Practical note: In high-stakes decisions (e.g., medical approvals, safety regulations), a lower α is preferred to minimise false positives, even at the cost of requiring larger samples to maintain power.

Q9 — Effect of Larger n on the Test

A test uses x̄ = 52, μ₀ = 50, σ = 10. Compare the test statistic and p-value for n = 25 and n = 100. What does this illustrate about the effect of sample size?

For n = 25:

SE = 10 / √25 = 10 / 5 = 2.

z = (52 − 50) / 2 = 1.0.

Two-tailed p-value = 2P(Z ≥ 1.0) = 2(1 − 0.8413) = 2(0.1587) = 0.3174.

At α = 0.05: p = 0.317 > 0.05 ⇒ Fail to reject H₀.

For n = 100:

SE = 10 / √100 = 10 / 10 = 1.

z = (52 − 50) / 1 = 2.0.

Two-tailed p-value = 2P(Z ≥ 2.0) = 2(0.0228) = 0.0456.

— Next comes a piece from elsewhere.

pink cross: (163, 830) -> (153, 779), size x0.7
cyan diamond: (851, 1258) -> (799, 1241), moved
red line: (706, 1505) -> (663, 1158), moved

At α = 0.05: p = 0.046 < 0.05 ⇒ Reject H₀.

Conclusion — Effect of larger n:

With the same sample mean and the same difference from μ₀, a larger sample size gives a smaller standard error, producing a larger z-statistic and a smaller p-value. This means larger samples have greater power to detect true departures from H₀, even when the effect size (x̄ − μ₀ = 2) is modest. With n = 100 the difference is detectable; with n = 25 it is not.

Q10 — Full Hypothesis Test in Context

A pharmaceutical company claims a new pain relief drug reduces pain scores by a mean of at least 15 points (on a 100-point scale). In a clinical trial, 64 patients show a mean reduction of 13.8 points. Historical standard deviation for such trials is σ = 4.8 points. Test at α = 0.05 whether there is evidence that the drug’s mean reduction falls short of the claim.

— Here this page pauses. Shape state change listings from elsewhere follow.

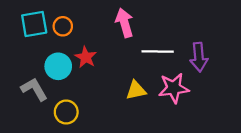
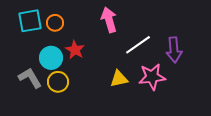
white line: (158, 51) -> (138, 45), turned -36
yellow circle: (66, 112) -> (58, 82), moved

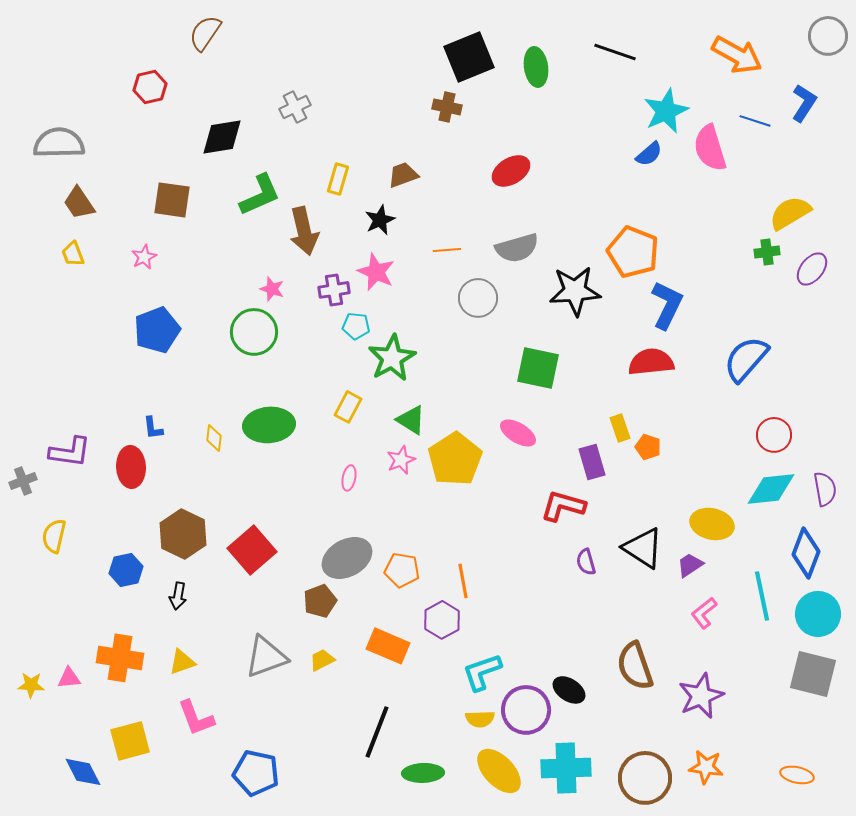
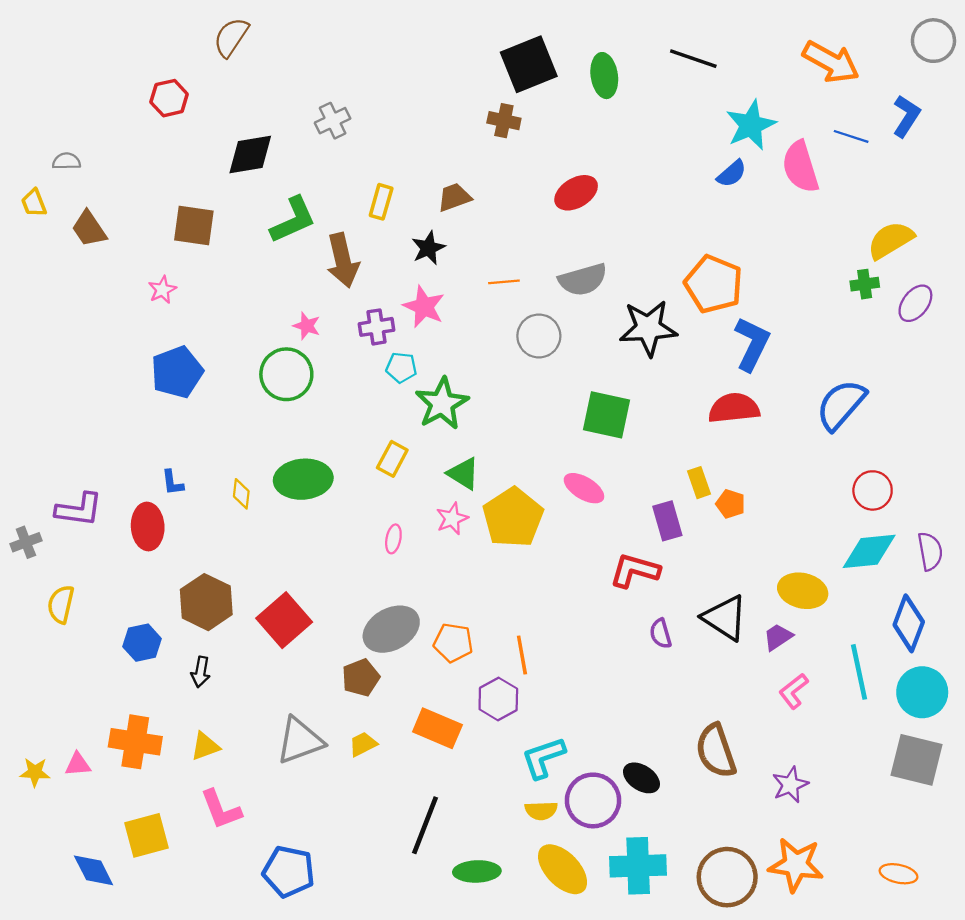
gray semicircle: (59, 143) -> (66, 161), size x0.5
yellow trapezoid: (73, 254) -> (34, 203), moved
purple star: (701, 696) -> (790, 785), size x0.7
orange star: (706, 767) -> (796, 865), size x1.4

Step 1: Define the parameter and state hypotheses.

Let μ = true mean pain score reduction (points) across all patients using the drug.

H₀: μ = 15 (the drug achieves the claimed mean reduction).

H₁: μ < 15 (the drug falls short of the claimed reduction). [Lower one-tailed test]

α = 0.05.

Step 2: Calculate the test statistic.

SE = σ / √n = 4.8 / √64 = 4.8 / 8 = 0.6.

z = (x̄ − μ₀) / SE = (13.8 − 15) / 0.6 = −1.2 / 0.6 = −2.0.

Step 3: Find the p-value.

Lower one-tailed test: p = P(Z ≤ −2.0) = Φ(−2.0) = 1 − 0.9772 = 0.0228.

Step 4: Decision.

Since p = 0.0228 < α = 0.05, reject H₀.

Step 5: Conclusion in context.

There is sufficient evidence at the 5% significance level to conclude that the drug’s true mean pain score reduction is less than the claimed 15 points. The pharmaceutical company’s claim of a minimum 15-point reduction is not supported by this clinical trial data. The drug provides a statistically significantly smaller mean reduction than claimed.

Note on effect size: The observed mean of 13.8 is 1.2 points below the claim. While statistically significant, the practical significance depends on the clinical context — whether a 1.2-point difference matters to patients should be considered alongside the statistical result.